Extracted data entries:
####################

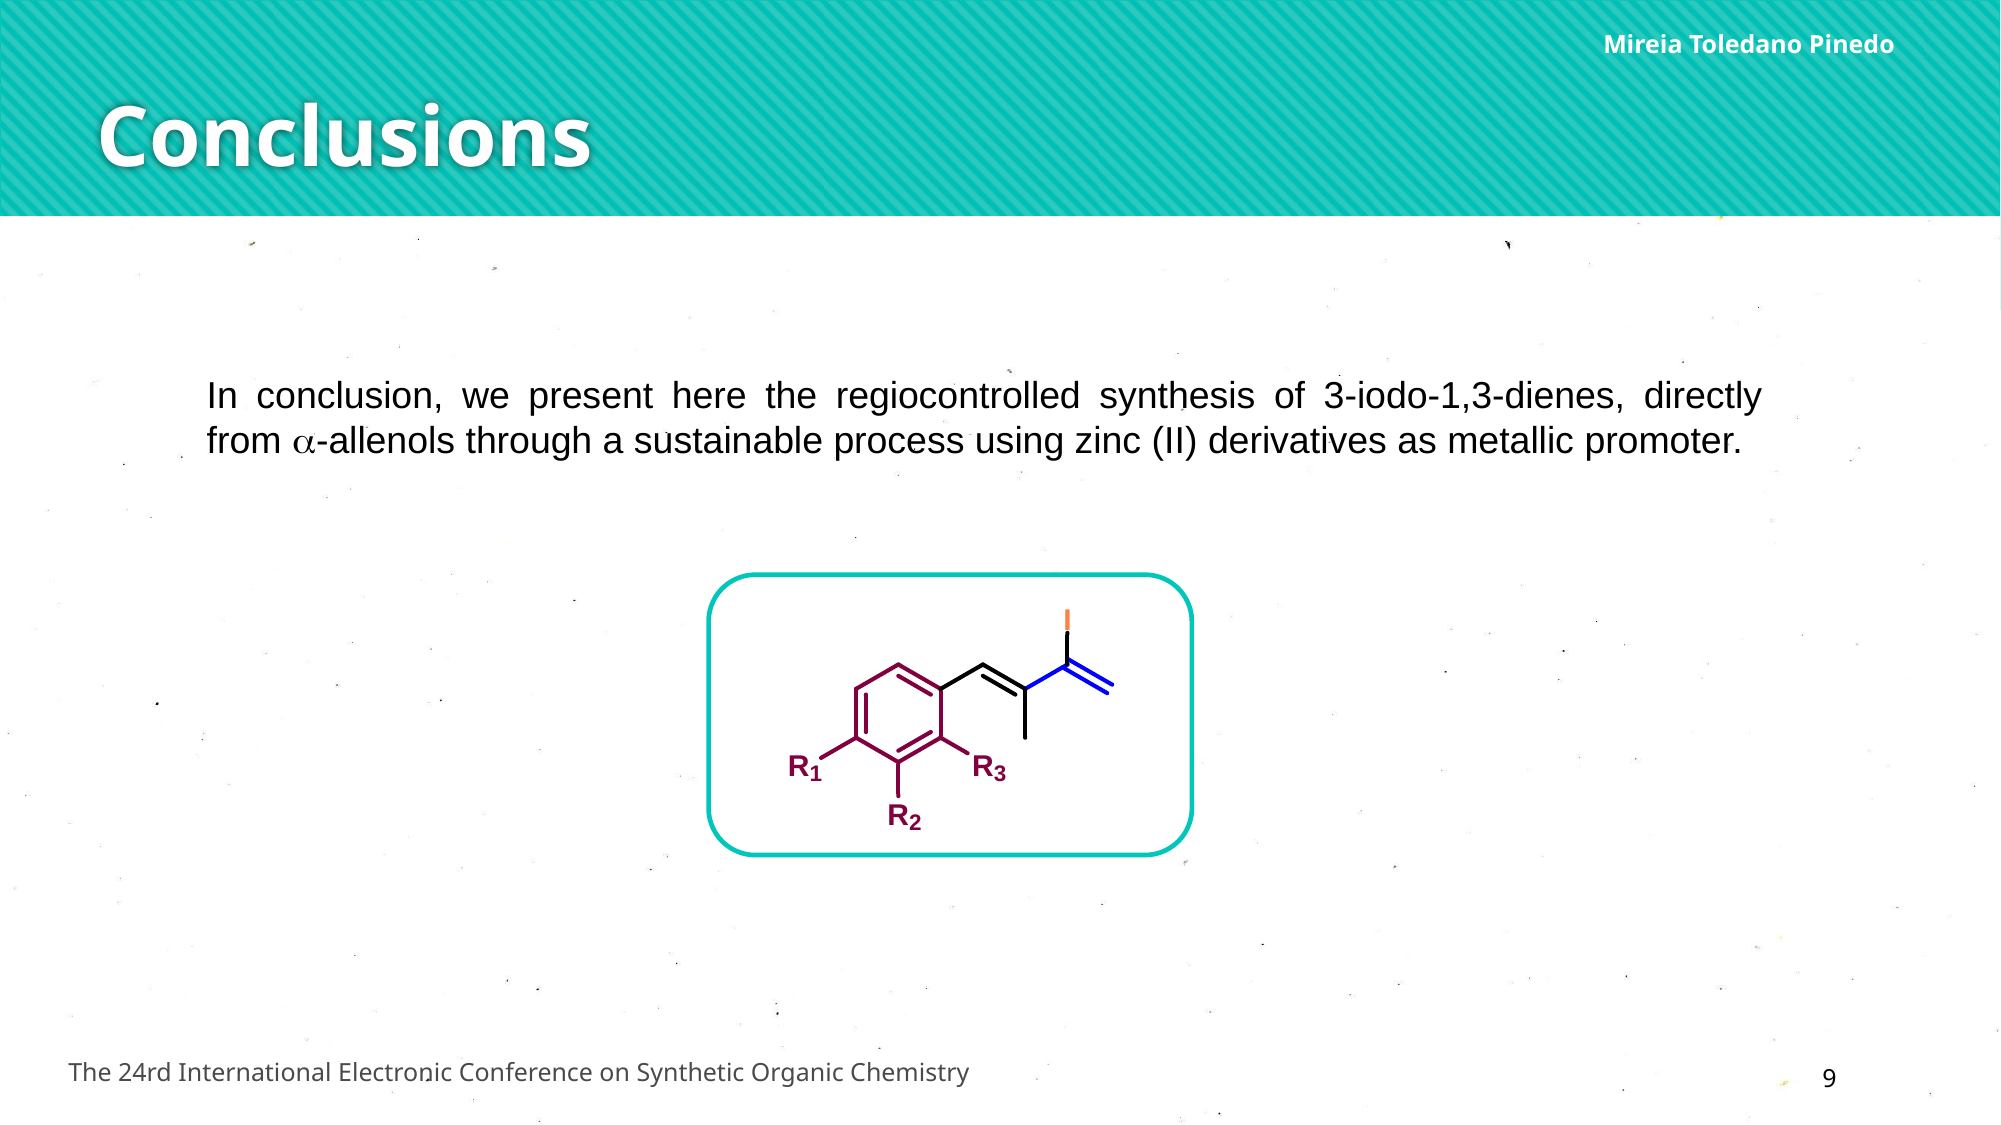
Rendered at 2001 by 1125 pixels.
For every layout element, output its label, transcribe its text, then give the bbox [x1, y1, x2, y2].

text_box Mireia Toledano Pinedo [1588, 20, 1992, 66]
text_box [781, 595, 1119, 835]
title Conclusions [81, 31, 1534, 191]
picture [0, 215, 2000, 1125]
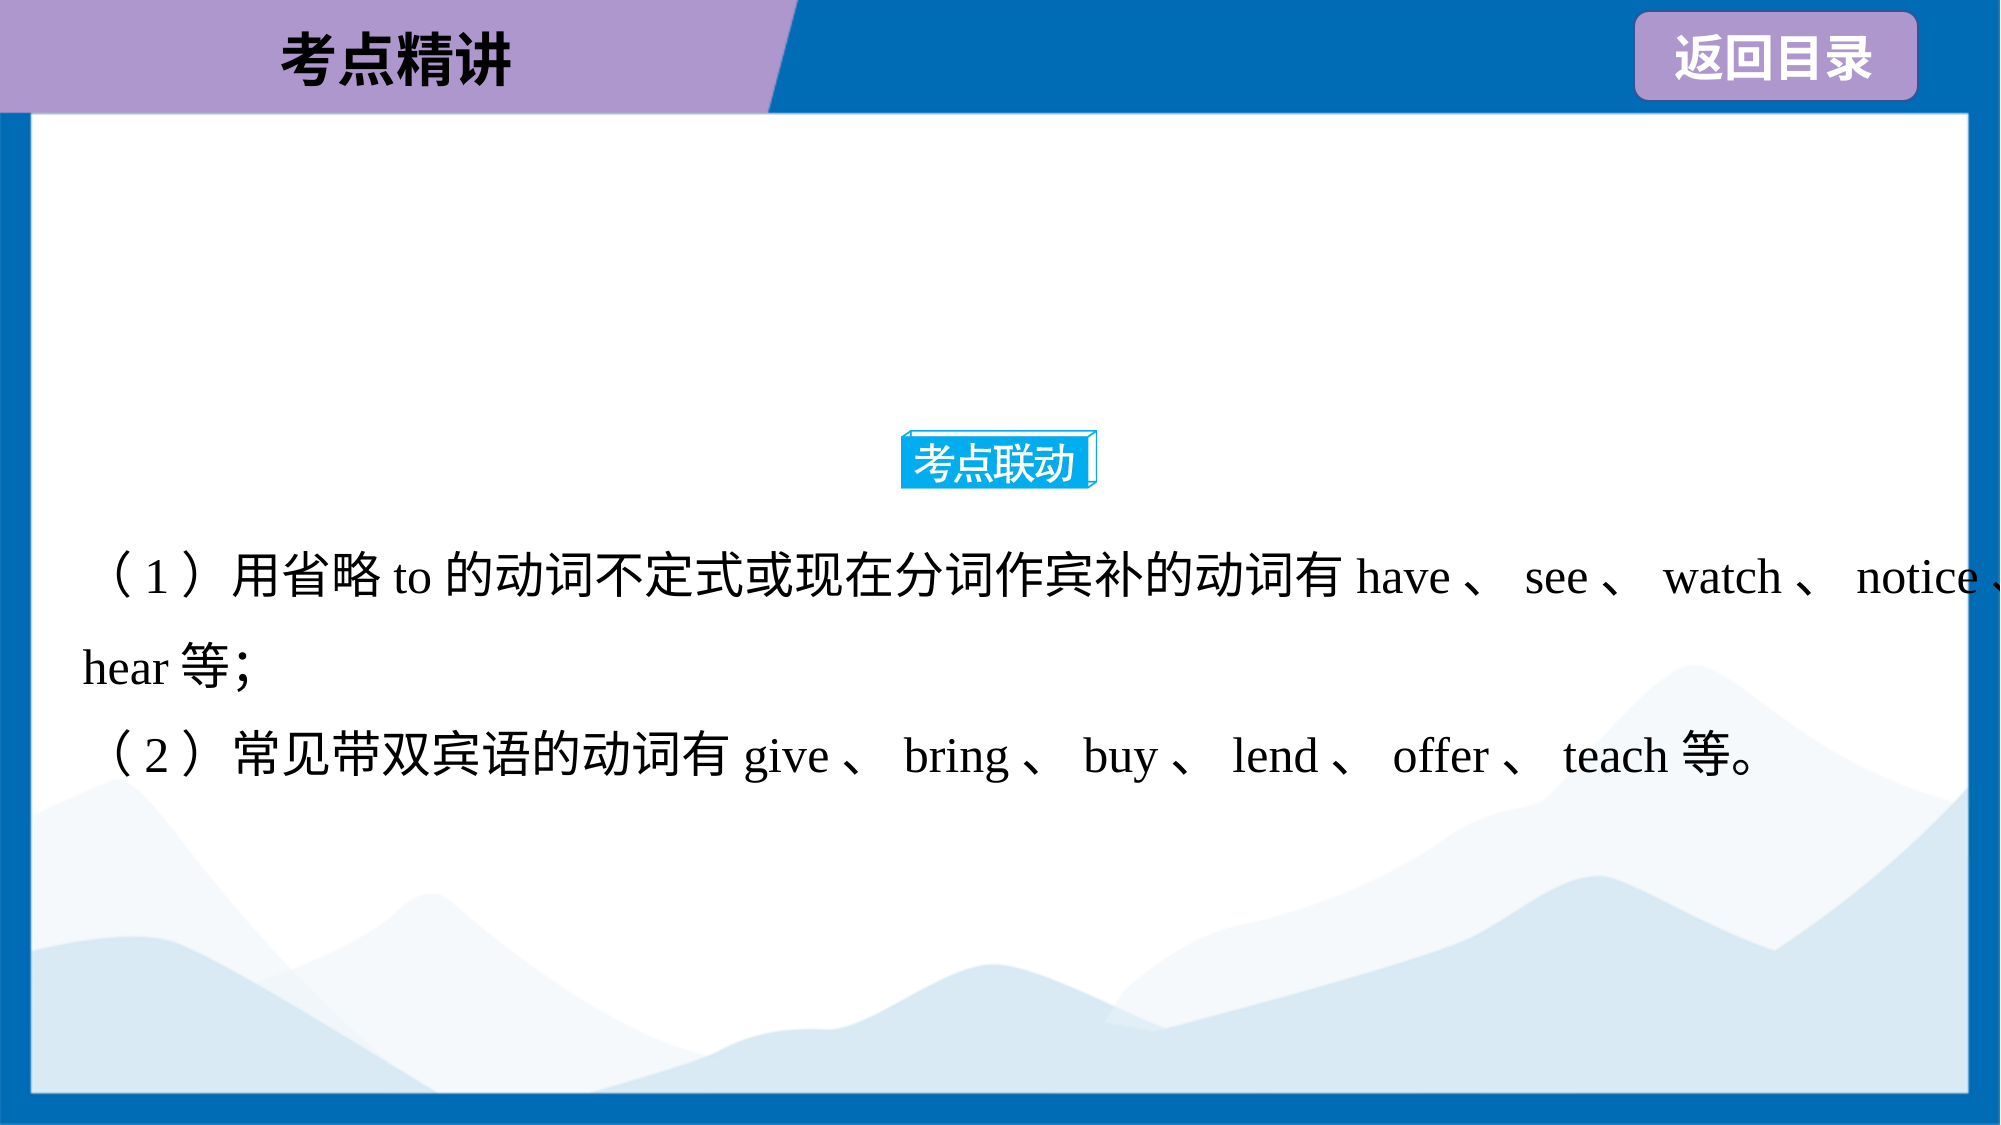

####################

▸ **PROBLEM TO WORK ON**:
The line containing "For every layout" and every line after it, up to the last line of the data, should be returned exactly, without the pictures.

▸ **ANSWER SPACE**:
For every layout element, output its label, transcribe its text, then give the bbox [x1, y1, x2, y2].

text_box Mireia Toledano Pinedo [1588, 20, 1992, 66]
text_box [781, 595, 1119, 835]
title Conclusions [81, 31, 1534, 191]
picture [0, 215, 2000, 1125]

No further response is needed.